Making the tedious exciting – Automapper

If you take it as a given truth, that you do not want your presentation layers to be exposed to Domain Objects directly, then you need some way of “mapping” them to a Presentation Model/DTO structure. Developers hate writing this code. It is boring, fragile and laborious to test.

There is a better way! There is a mature project called AutoMapper, developed by Jimmy Bogard.
I watched a short episode of DotNetRocks TV which had me sold.

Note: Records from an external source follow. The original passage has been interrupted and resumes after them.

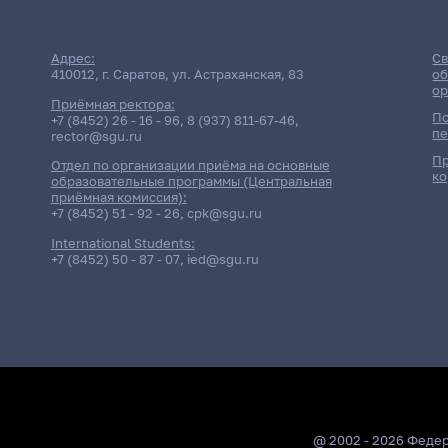
Адрес:
Св
410012, г. Саратов, ул. Астраханская, 83
об
ор
Приёмная ректора:
По
+7 (8452) 26 - 16 - 96
,
8 (937) 811-67-46
,
пе
rector@sgu.ru
Пр
Отдел по организации приёма на основные
ко
образовательные программы (Центральная
приёмная комиссия):
+7 (8452) 51 - 92 - 26
,
cpk@sgu.ru
International Students:
+7 (8452) 50 - 87 - 07
,
ied@sgu.ru
@ 2002 - 2026 Феде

AutoMapper generally works via convention. In the simplest case, the names of your properties/methods need to match on the source and destination object. So, if you have a “Name” property on your Domain Object and on your Presentation Model, this will be mapped automatically. All you need to do is configure the types that can be mapped together during application initialisation.

Where this convention over configuration is not sufficient, AutoMapper also supports Custom Formatting, Conversion and Resolving, so you can flexibily flatten or project your domain types onto other objects. It seems to be very flexible and it was easy to create the Presentation Model I wanted. The project seems mature enough to cover just about any use case you could have.

A really nice feature is the Configuration Validation checking, which will point out errors or omissions resulting in the mapping from one object to the other, which you can call from a unit test:

[Test]
public void TestMappingsAreGood()
{
     Program.AutoMapperConfiguration();
     Mapper.AssertConfigurationIsValid();
}

I have created a small Visual Studio Solution which contains the early results of my AutoMapper experimentation that I hope will illustrate the frameworks power and ease of use.AutoMapper Example Project.